"Be it as you wish!" said the angel.
And the little stone-breaker sparkled in the highest heavens, radiant, flaming. He took pleasure in scorching trees, withering their leaves, and parching up springs; in covering with perspiration the august visages of emperors as well as the dusty muzzles of the wayside stone-breakers—his companions of the morning.
"THE LITTLE STONE-BREAKER SPARKLED IN THE HEAVENS."
But a cloud came between the earth and him, and the cloud said:
"Halt, my dear fellow; you can't come this way!"
"By the moon, that's too much!

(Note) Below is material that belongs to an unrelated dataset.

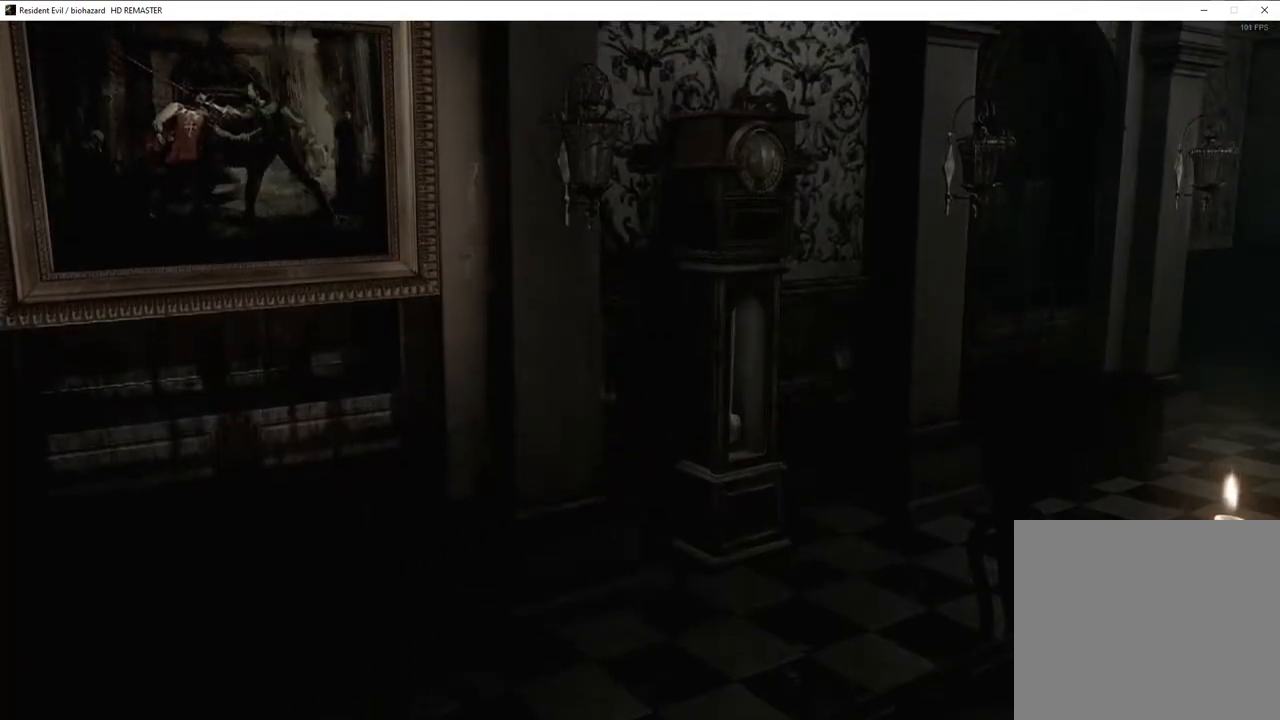
{"buttons": ["CROSS", "SQUARE", "DPAD_UP"], "left_stick": "center", "right_stick": "center", "events": []}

A cloud—a poor little misty, bodiless cloud—calls me familiarly, 'my dear fellow,' and bars my way! Clouds, it is plain, are more powerful than I. If I do not become a cloud, I shall burst with jealousy."
"Don't burst for so trifling a cause," said the angel, always on the watch. "Be a cloud, since you prefer to be so."
Proudly the new cloud planted himself between the earth and the resplendent planet.
Never, in the records of memory, did so much rain fall. The transformed stone-breaker took pleasure in launching rain and hail upon the earth, and that in such a terrible fashion that the uprooted trees found nothing left but mud in which to hold on to the ground. Under his aquatic reign of several hours, streams became floods, floods became torrents, the seas were confounded with each other, and dreadful waterspouts whirled in every direction, wringing and destroying whatever was above the surface of the waters.